Every QFUERZA angle value matches the Zenodo archive exactly: non-H angles equal FUERZA; H-angles are substituted with 0.5.

Seminario projection divergence on bonds

When we independently recompute Seminario/FUERZA bond force constants from the Gaussian Hessian (cisplatin_opt_freq_m06.log), our N-Pt bond matches exactly but Pt-Cl (+16.9%) and N-H (+16.3%) diverge from the values in the Zenodo .fld files. The bond values in the table above are read directly from the Zenodo .fld (not recomputed). See q2mm-data/qfuerza-zenodo/README.md for full provenance.

FUERZA overestimation is not a fixed 2×

The paper describes FUERZA as producing angle FCs "two times too strong," but the actual cisplatin ratios are 4.13× (H–N–Pt) and 2.89× (H–N–H). The ~2× is a rough cross-molecule average, which is why QFUERZA uses fixed substitution rather than a scaling factor.

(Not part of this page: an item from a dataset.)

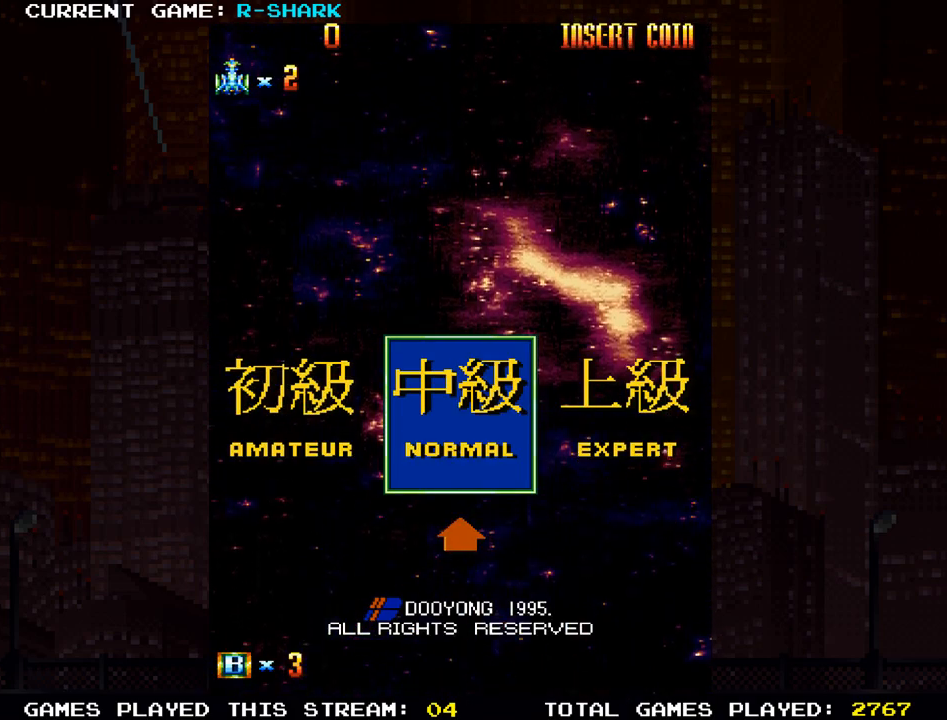
{"buttons": ["SQUARE"], "left_stick": "center", "events": []}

Post-optimization convergence

After Q2MM gradient optimization, all methods converge to nearly identical final parameters:

Parameter QFUERZA opt FUERZA opt Difference
N–Pt 1.162 1.162 < 0.1%
N–H 7.006 7.006 0.0%
Pt–Cl 1.924 1.934 0.5%
Cl–Pt–Cl 1.463 0.981 49%*
H–N–Pt 0.224 0.224 0.0%
H–N–H 0.624 0.624 0.0%

*Cl–Pt–Cl converges to different local minima depending on initialization. The paper attributes this to the parameter landscape.

γ-FUERZA scaling factor

The paper text says γ = 0.67, but the Zenodo data shows γ = 0.680 (to 3 decimal places). This minor inconsistency does not affect us since we don't implement γ-FUERZA.


4. Test coverage

Unit tests (test/test_models.py)

The TestQFUERZA class contains 13 tests covering:

  • H-angle substitution — angles with outer hydrogen get the 0.5 default; non-H angles are unchanged
  • Determinism — same input → same output across repeated calls
  • Equilibria preservation — QFUERZA only changes force constants, not equilibrium geometries

Parity tests (test/integration/test_seminario_parity.py)

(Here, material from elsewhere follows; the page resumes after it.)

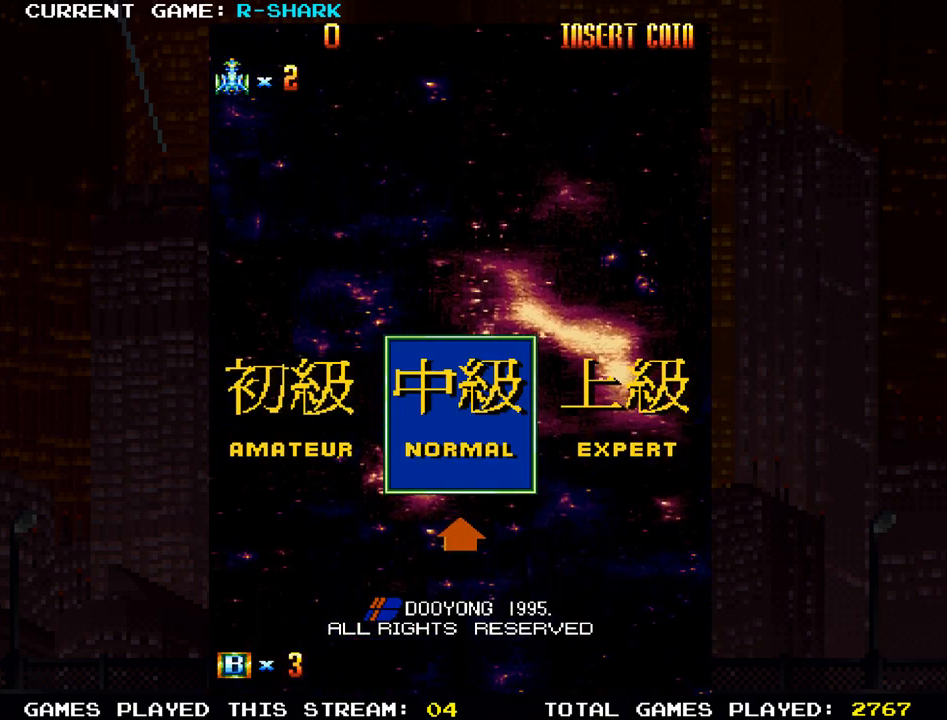
{"buttons": ["SQUARE"], "left_stick": "center", "events": []}
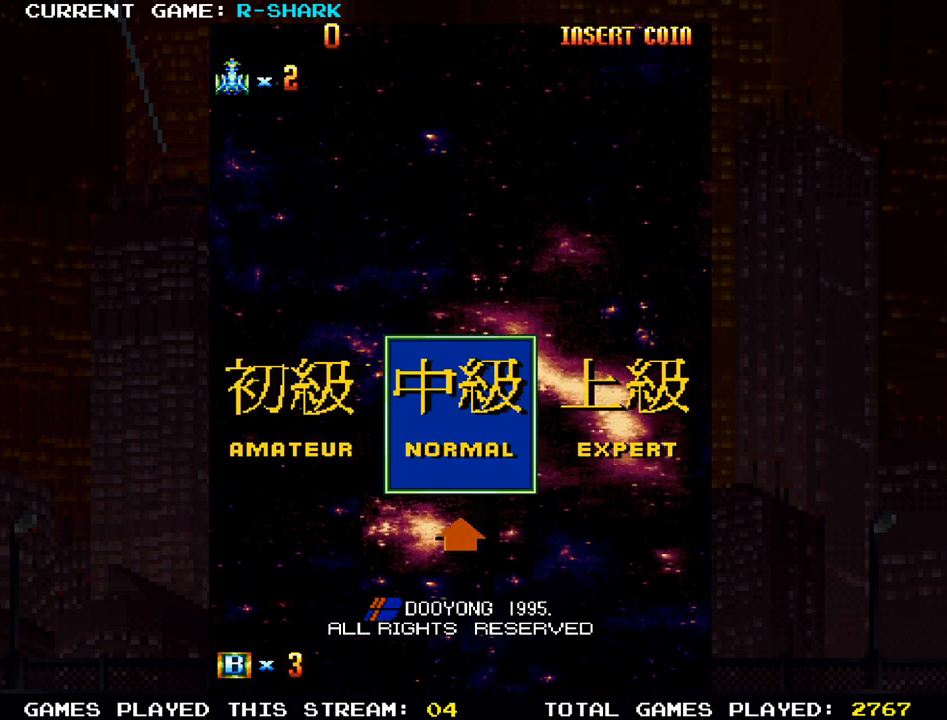
{"buttons": ["SQUARE"], "left_stick": "center", "events": []}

Golden-fixture tests compare our output against reference values for ethane, Rh-enamide, and SN2 at rel=1e-6 tolerance.

Parity fixtures are self-referential

The golden fixtures for the ethane, SN2, and Rh-enamide systems were generated by our own code, not extracted from the paper. They verify self-consistency (no regressions) but not paper-parity.

Zenodo fixture

test/fixtures/seminario_parity/cisplatin_zenodo_reference.json contains the force constants from all four methods plus optimized results, extracted from the Zenodo archive. This fixture documents the paper's numerical values for future validation work.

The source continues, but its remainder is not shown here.